Our feasibility study could help evaluate the risk of high explosives produced by advanced manufacturing by examining which explosive densities pose a threat and whether those formulations have different x-ray signatures than traditionally manufactured explosives. Altered signatures could shift advanced manufactured high explosives outside the detection envelope established for traditionally manufactured explosives. We will first investigate the detonability of advanced manufactured high explosives with respect to density. In conventional explosives, the propensity to detonate, and thus the concomitant destructive effect, typically decreases with density. For advanced manufactured explosives, this density threshold is entirely unknown. Next, we will determine the feasibility of using x-ray computed tomography signatures of advanced manufactured explosives to compare with the signatures of a traditionally manufactured (e.g., cast or pressed) sample. We will analyze the x-ray data to evaluate how much sample-to-sample variation exists and how physical variations from the different manufacturing processes could affect x-ray signatures. Differences in x-ray signatures would be examined for correlations to detonability as well as the manufacturing method.
This feasibility study directly supports the Laboratory's core competency in advanced materials and manufacturing, by addressing the synthesis and prediction of the behavior of novel advanced manufactured materials. In addition, high-explosives materials are relevant to the Laboratory's strategic focus area in stockpile stewardship science.

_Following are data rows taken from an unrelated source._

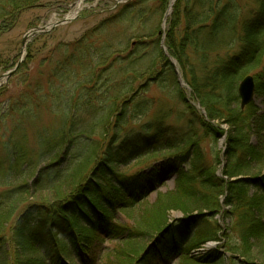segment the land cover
Returning a JSON list of instances; mask_svg holds the SVG:
<instances>
[{
  "label": "rangeland",
  "instance_id": "obj_1",
  "mask_svg": "<svg viewBox=\"0 0 264 264\" xmlns=\"http://www.w3.org/2000/svg\"><path fill=\"white\" fill-rule=\"evenodd\" d=\"M80 1L82 0H40L36 7L21 14L13 30L0 35V117L7 114L11 108L22 109L23 111V109L30 110L32 107H36L38 108L37 113H39L35 118V121L37 120L35 125L50 129L53 125L55 127L53 121L58 118L56 113L60 114L69 105L67 98L76 94L81 87H93L98 84L97 87L102 90L101 93L95 95L96 98H100L102 92L104 95L108 91L112 93L114 86L119 87V83L116 84L114 81L108 83L109 85L106 84V79L110 77L111 73H115L112 71L119 68L122 62L114 65L115 67L108 73H104L103 66H89L88 69L87 66L71 65L67 67L63 63L65 59L73 55V48L77 46L79 41L103 23L108 22V19L114 21L113 17L120 15L123 10L139 0H83L82 9L77 11L76 4ZM182 1L148 0L144 2L142 0L138 7L135 4L131 9L132 12L127 13L128 22L126 20L124 24L122 22L118 26L114 21V24L109 27L108 31L111 30L109 33L115 35L120 34L126 27L132 28V30L125 32L128 33V36L125 42L122 40L123 45L136 42L137 37L143 40L148 37L147 40H149V36L157 31L162 55L168 61L170 60L180 72V76L176 74V81L179 83L178 89L181 93L177 96L180 98L176 99L175 93H172L175 90L174 83L169 82L166 85L161 83L164 78L161 77L163 69H159L162 65L161 62L164 63V61H155L157 58L152 56L153 48L151 53L148 49L149 54L141 63L134 66L131 64L132 59L129 61L130 67L127 73L129 77L131 73L134 75L137 72L145 73L141 74L140 80L132 83L133 92L126 95V97L128 96L126 102L134 99L140 89L148 88L147 97H154L157 102L154 105L155 110L146 117H141L140 123L154 122L155 113L156 115L170 114L172 115L168 119L170 132L173 130V133L176 131L189 133L198 130L202 134L199 141V143L201 142L199 151L202 157L199 156V160L205 159L207 165H212L216 177L224 181L225 184L228 183L229 185L231 181L236 182L237 184L234 186L236 191L233 189L226 190L219 196L220 209L215 214L214 211L204 209V205H196L187 201L180 202L176 196L179 194V187L182 189L180 185L182 177L190 169L189 163L183 164L184 154L178 157L170 156L172 153L166 151L165 147H160L148 157H136L127 166H121L116 172L118 176L123 178L137 176V183L144 188L139 193L140 198L135 200V204L131 208L126 209L121 203L117 204L116 207L110 206V211L105 210L113 223L120 224L133 233L131 234L133 240L129 242L123 240L126 237V229L121 232L119 237H111V235L105 234L103 238L101 237L102 233H100L102 230L98 233L90 231L89 253H96V256H90L86 264H264V224L256 228L257 232L254 229L253 232H249L246 206L244 202L241 203L239 200L240 197L241 200L245 198L251 201L253 207L257 209L254 211L257 221L264 223V159H261L264 157V52L259 54L256 61L242 73L237 83L239 86L246 76H252L256 84L255 97L252 102L253 110L249 121V124H252L251 131H245L244 138L241 139V137L236 136L235 128L233 129V126L229 124L231 122L229 119H224L225 117L214 119L211 116L186 83L182 66L169 52L167 44L173 27L176 26L182 31L181 18L179 17L175 21L178 15H184V13L183 15L180 14L177 9V6L180 9L183 8ZM236 1L242 7L240 14L244 20L253 16L254 12L260 8L259 2H261L260 0ZM155 7L161 8L157 10L154 14L156 16L153 18V16L150 17V14ZM72 17H76V19L69 20L66 24L50 27L52 23L56 24ZM260 20L259 18L254 21L250 19L248 22L250 36L254 35L264 25V22ZM183 25H185L184 21ZM39 27L46 29L41 34L30 37L23 46L25 36ZM141 33L142 36H139L138 34ZM99 40L96 42V37H94V41H92L95 44V49L101 44V39ZM127 52L124 55H127ZM236 52L237 50L234 54ZM195 57V54H192L191 60L194 62L196 61ZM253 57L254 54H249V58L252 59ZM226 58L228 60L226 52L222 51V47L216 49L212 54L207 53L206 56L210 67L219 61L225 62ZM98 59L93 58L97 64L99 63ZM149 64L152 66V70L157 66V70L155 69L153 73L150 72L151 69L145 70ZM17 65L20 66L19 70H16L10 77H4L13 71ZM52 70H54L53 74L60 73L59 76H62L61 73H63V76L60 77V80L54 77L53 82L49 83ZM119 79L122 80L123 77L116 80L119 81ZM88 80L92 81L91 85L86 83ZM156 80H159L160 83L155 85ZM107 85L111 88H106ZM238 86H236L237 89ZM28 92L34 94V101H31L26 95ZM85 93L90 94L89 90ZM233 95L234 93L230 95L227 92V96L232 97ZM118 98L123 99L121 95H118ZM110 103L109 100H98L95 111H92L89 106L83 105L82 110L84 112L77 113V120L81 118V121L88 122L98 131L93 134L97 140L105 139L107 137L106 132L108 133L106 130L105 135L100 132L103 120L101 117L104 115V110L99 111L98 108L107 110ZM230 104L232 109L240 108L241 100L239 99L237 103L230 102ZM220 109L223 110L224 114H227L225 109ZM118 110L116 115L124 117L127 113L129 114V111H125L126 114L123 112L125 110L123 107ZM20 116L21 114L18 113L14 114V117L10 116V119L3 118L0 121L2 126L0 134L3 132L5 135V139H2L1 142H6L18 121L23 120V117ZM125 118L129 120V117ZM238 118L232 120L242 124L243 121ZM201 119L205 130H202ZM155 121L158 120L155 119ZM116 124L114 122L112 127ZM128 124L125 125V128H128ZM131 124L137 126L134 122ZM124 132L125 130L121 131L119 128L118 134L123 136ZM30 134H34V132L31 131L28 135L29 141L32 142L37 138V135ZM242 140L249 146L246 153L247 160L235 162L237 173L241 175L230 178L227 176V171L233 163L231 159L234 153L233 149L242 148L241 146L245 144ZM91 144L97 143L94 140ZM74 149L75 146L70 151L72 152ZM66 154V152L58 151V156L61 157L59 163L61 168H65L64 170H68L70 165L74 163L73 161L70 162V155L67 154V156ZM101 154V151L98 152L97 159H94L93 171L104 167ZM168 158L177 160L171 161ZM49 163L50 160L47 159L42 161L36 169L37 171L26 177L24 175L23 179L15 176L16 172L14 173L12 169H5L3 173H0V193L11 187L8 185L9 183L13 186L20 183L27 185L26 194H23L16 204L17 208L21 210L20 215L15 218L16 223L23 217L21 214L25 213L27 209L25 206L29 205L28 207H30L34 202L48 201L52 203L76 190L81 185L79 183L82 182V178L87 175V170L90 169L85 170L81 175L82 177H78L79 173H75L76 169H73L74 171L69 170V179L60 186L57 192L37 191V180L40 176L38 170ZM93 171L90 172L89 177L91 176L95 181L93 176L95 172ZM60 193L63 196L59 195ZM16 223L10 229V233L18 225ZM20 227L21 225H18V231ZM162 230L163 233H161ZM10 236L6 238L5 243L0 248V264H16V262L17 264H46L43 259L38 263L39 254L33 251L26 252L22 247L16 248ZM57 241L61 248V258L64 259L65 264H83L82 260L78 259L66 236H57ZM156 245H158V249L152 251ZM163 248L169 249L163 252L161 251ZM151 252L159 253L161 256L157 261L145 263L144 257ZM47 264L52 263L48 262Z\"/></svg>",
  "mask_w": 264,
  "mask_h": 264
},
{
  "label": "trees",
  "instance_id": "obj_2",
  "mask_svg": "<svg viewBox=\"0 0 264 264\" xmlns=\"http://www.w3.org/2000/svg\"><path fill=\"white\" fill-rule=\"evenodd\" d=\"M39 1L0 0V35L13 30L21 14L36 7ZM141 1L133 3L129 8L123 10L120 15L113 17L115 24H118V26L122 22L124 24V21L127 20L126 16L132 12L131 9L135 4L138 7ZM260 1V8L250 18L252 21L259 18L264 22V0ZM165 3L167 5V2ZM182 6L183 8L181 9L177 6V9L180 14L183 15L184 13V15H178L175 21L180 17V20H182L180 25H183V21L185 25H181L182 31L176 26L173 27L174 29L171 28L173 31L169 35L167 44L169 52L182 66L186 83L202 105L207 108L211 116L214 119L224 117V119H229L231 121L229 124L233 126V129L235 128L236 136L243 139L244 132L251 131L252 124H249V121L253 106L250 105L245 110L240 108L232 109L230 102L237 103L239 100L236 86H238L237 83L242 73L256 61L259 54L264 52V25L254 35L250 36L248 30L250 19L244 20L241 17L240 10L242 11V7L239 6L236 0H183ZM158 9L155 7L150 17L153 16L154 18L156 16L154 14ZM114 21L108 19V22L103 23L99 28L79 41L77 46L73 48V55L65 59L63 65L67 67L71 65L87 66L88 69L89 66H103L104 73H108L113 67L122 62L119 68L112 71L115 73H111L110 77L106 79V84L112 81L116 84L119 83L118 88L114 86L112 93L108 91L104 95L102 92L100 98H96L95 95L101 93L100 91L102 90L97 87L98 84L93 87H81L76 94L67 98L69 105L60 114L56 113L58 118L55 120L57 122L54 120L55 127L53 125L50 129L35 125L37 121H35V118L39 113H37L38 108L36 107V109L32 107L30 110L23 109V111L22 109L11 108L7 114L0 117V121L3 118L10 119V116L14 117V114L18 113L21 114L20 117H23V120L18 121L15 125L6 142H1L2 139H5V135L3 132L0 134V173H3L5 169H12L14 173L16 172L15 176L23 179L24 175L26 177L37 171L36 169L42 161L47 159L50 160V163L38 170L40 176L37 180V191L57 192L60 186L69 179L71 170L76 169L75 173H79V177L85 170L90 168L76 190L64 196V199L60 198L52 203L48 201L42 203L34 202L30 207H28L29 205L25 206L27 209L25 213L21 214L23 217L20 221L16 219L17 223L15 218L20 215L21 210L17 208L16 204L18 199L23 194H26L28 189L26 184L20 183L13 186V184L7 183L11 187L7 191L0 193V248L5 243L6 238L11 235L10 239L16 248L22 247L26 252L33 251L40 255L38 263L43 259L46 264L48 262L65 264L64 259L61 258V248L57 241V236L64 235L74 248L78 259H81L83 264L88 263L90 256H96V253H89L90 231L98 233L102 230L100 233H102L101 237L103 238L105 234L111 235V237H119L121 232L126 229L120 224L113 223L105 210L110 211V206L116 207L117 204L121 203H123L124 208H131L134 206L135 200L138 197L140 198L139 193L144 190L137 183V176L123 178L118 176L116 171L121 166H127L136 157H148L160 147H165L166 151L172 153L170 156L178 157L184 154L185 160L183 164L189 163L190 165V169L185 172L180 182L182 189L179 187V194L176 195L180 202L187 201L196 205H204V209L214 211L213 213L217 214L216 211L220 209L219 196L226 190L233 189L236 191L234 189L236 182L231 181L229 185L228 183L225 184L224 181L216 177L212 165H207L205 159L199 160L198 157H202L199 151L201 143L199 141L202 134L198 130H193L189 133H178L177 131L173 133V130L170 132L171 128L168 126V119L172 116L170 114L156 115L155 113L153 116L154 122L140 123L139 119L141 117H146L155 110L154 105L157 100L154 97H147L148 88L145 87L136 93L134 99L128 103L126 102L128 99L126 95L133 92L132 83L140 80L141 74L145 73L137 72L135 75L131 73L129 77L127 74L130 67L129 61L132 59L131 64H134V66L141 63L149 54V50L151 53L153 48L152 56L157 58L155 61H164V63L161 62L162 65L159 69H163L161 77L164 78L161 83L164 85L169 82L174 83L175 90L172 93H175V98L179 99L180 97L177 96L181 92L178 89L179 83L176 81L175 67L162 55L158 43L159 33L157 31L149 36V40H147L148 37L146 40L135 37L137 39L136 42L133 41L131 44L123 45L122 40L125 42L128 36V33L125 32L132 30V28L126 27L118 35L110 34L111 30H108L114 24ZM142 33L138 35L142 36ZM94 37H96V42L101 39V44L96 49L94 48L95 44L92 42ZM221 47L222 51L226 52L228 60L226 58L225 62L219 61L210 67L208 60H206L207 53L212 54ZM129 48H131L130 51H128ZM236 50L237 52L234 54ZM126 52L127 55H124ZM192 54L196 56L195 62L191 60ZM249 54H254V57L252 59L249 58ZM93 58H99V63L97 64ZM149 67H146L145 70L151 69L152 66L149 64ZM156 67L153 70L151 69L150 72L152 71L151 73H153ZM53 71L51 72L49 83L53 82L54 77L60 80V77L63 76V73H61L62 76H59L60 73L53 74ZM114 76L116 77L114 78ZM119 77H123V79L117 81L116 79ZM155 82V85L160 83L159 80ZM86 83L91 85L92 81L88 80ZM108 85L106 88H111ZM88 90L90 94L85 93ZM227 92L230 95L234 93V95L232 97L227 96ZM26 95L29 96L31 101L35 100L34 94L28 92ZM118 95H121L123 99L118 98ZM102 99L111 102L107 110L98 108L99 111L104 110V115L101 117L103 120L100 132L102 135H105V130L108 133L106 132L107 137L105 139L97 140L93 137V134L98 131L88 122L81 121V118L79 120L76 118L77 113L83 111V105L89 106L92 111H95L96 103L98 100L102 101ZM121 107L125 108L123 112L129 111V114L127 113L124 117L116 115ZM220 108L225 109L227 114H224ZM125 117H129V120H126ZM237 118L243 121L242 124L232 120ZM155 119L158 121H155ZM114 122L117 124L112 127ZM132 122L136 123L137 126L132 125ZM127 123H129L128 128H125ZM26 124L27 126H25ZM201 124L202 130H205L202 119ZM1 127L0 125V129ZM119 128L121 131L125 130L123 136L118 134ZM31 131L37 135V138L32 142L29 141L28 136ZM94 140L97 143L95 145L91 144ZM242 141L245 143L241 146L242 148H232L234 152L231 157L233 163L227 171V176L230 178L241 175L237 173V164L235 162L247 160L246 153L249 146L244 140ZM74 146L75 149L71 152L70 150ZM187 146H189L188 149ZM58 151L66 152L67 154L70 152L68 154L70 155L69 160L74 163L70 167L68 166V170L61 168L59 163L61 157L58 156ZM100 151L104 160V167L102 166L99 170L93 171L94 159H97V154ZM168 159L171 160V158ZM261 159H264V157H261ZM91 171L95 172L93 175L95 181L91 176L89 177ZM59 195L63 196L61 193ZM239 200L241 203L244 202L246 206L248 231L253 232L254 229L257 232L256 228L264 224L257 221L254 213L257 209L253 207L251 201L245 198L241 200L240 197ZM62 201L65 202L62 203ZM101 218H103L102 221ZM15 223L21 225V227L18 231V225H16L10 233V229ZM126 231V237L123 240L129 242L133 240L131 235L133 233L127 229ZM163 232L162 230L161 233ZM261 232L258 233L260 234ZM155 249H158V245L154 246L152 251ZM166 249L169 248H163L161 251L164 252ZM153 254L154 252L147 254L143 261L145 263L155 261L160 255L157 253L153 256Z\"/></svg>",
  "mask_w": 264,
  "mask_h": 264
},
{
  "label": "water",
  "instance_id": "obj_3",
  "mask_svg": "<svg viewBox=\"0 0 264 264\" xmlns=\"http://www.w3.org/2000/svg\"><path fill=\"white\" fill-rule=\"evenodd\" d=\"M27 38L28 37L25 38L24 44H25ZM14 71L15 70L9 72L4 77H6V76L10 77ZM239 95L242 99L241 108H245L247 105H249L251 102H253L254 95H255V84H254L253 77L248 76L242 81V83L239 86Z\"/></svg>",
  "mask_w": 264,
  "mask_h": 264
},
{
  "label": "bare ground",
  "instance_id": "obj_4",
  "mask_svg": "<svg viewBox=\"0 0 264 264\" xmlns=\"http://www.w3.org/2000/svg\"><path fill=\"white\" fill-rule=\"evenodd\" d=\"M82 5H83V3H82V4H81L80 2L78 3V8H79V10L82 9V7H83ZM31 34H32V33H31Z\"/></svg>",
  "mask_w": 264,
  "mask_h": 264
}]
</instances>
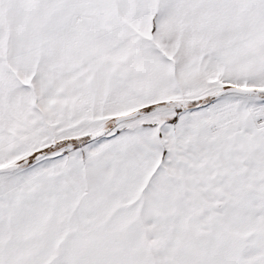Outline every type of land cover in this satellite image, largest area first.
I'll list each match as a JSON object with an SVG mask.
<instances>
[{"label": "snow or ice", "instance_id": "1", "mask_svg": "<svg viewBox=\"0 0 264 264\" xmlns=\"http://www.w3.org/2000/svg\"><path fill=\"white\" fill-rule=\"evenodd\" d=\"M0 264H264V0H0Z\"/></svg>", "mask_w": 264, "mask_h": 264}]
</instances>
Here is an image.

FY16 Accomplishments and Results
In FY16 our efforts focused on (1) initial fabrication of advanced manufactured high-explosive specimens, (2) collecting radiographic properties of the specimens, and (3) detonation testing to determine where the detonation boundary lies for advanced manufactured high explosives. The advanced manufactured specimens were produced using the high-explosives compound LX-20 in a direct ink write machine, and their density ranged from approximately 40 to 95% of theoretical maximum density (shown in figure).